Cautionary Statement Regarding Forward-Looking Statements
This press release contains forward-looking statements and information about our current and future prospects and our operations and financial results, which are based on currently available information. Actual future results and financial performance could vary significantly from those anticipated in such statements. The forward looking statements include assumptions about our operations, such as cost controls and market conditions, and the proposed merger (including its benefits, results, effects and timing) that may not be realized. Risks and uncertainties related to the merger include, but are not limited to: the failure of the shareholders of CB&I or the shareholders of Shaw to approve the merger; the risk that the conditions to the closing of the merger are not satisfied; the risk that regulatory approvals required for the merger are not obtained or are obtained subject to conditions that are not anticipated; potential adverse reactions or changes to business relationships resulting from the announcement or completion of the merger; uncertainties as to the timing of the merger; competitive responses to the proposed merger; costs and difficulties related to the integration of Shaw’s businesses and operations with CB&I’s business and operations; the inability to obtain, or delays in obtaining, cost savings and synergies from the merger; unexpected costs, charges or expenses resulting from the merger; litigation relating to the merger; the inability to retain key personnel; and any changes in general economic and/or industry specific conditions. Additional factors that could cause future results or events to differ from those we expect are those risks discussed under Item 1A “Risk Factors” in our Annual Report on Form 10-K for the fiscal year ended December 31, 2011, our Quarterly Reports on Form 10-Q for the quarters ended March 31, 2012, and June 30, 2012, and other reports filed with the Securities and Exchange Commission (SEC). Please read our “Risk Factors” and other cautionary statements contained in these filings.

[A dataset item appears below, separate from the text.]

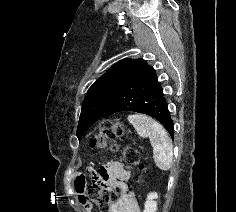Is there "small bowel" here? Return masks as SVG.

We undertake no obligation to update or revise any forward-looking statements, whether as a result of new information, the occurrence of certain events or otherwise. As a result of these risks and others, actual results could vary significantly from those anticipated in this press release, and our financial condition and results of operations could be materially adversely affected.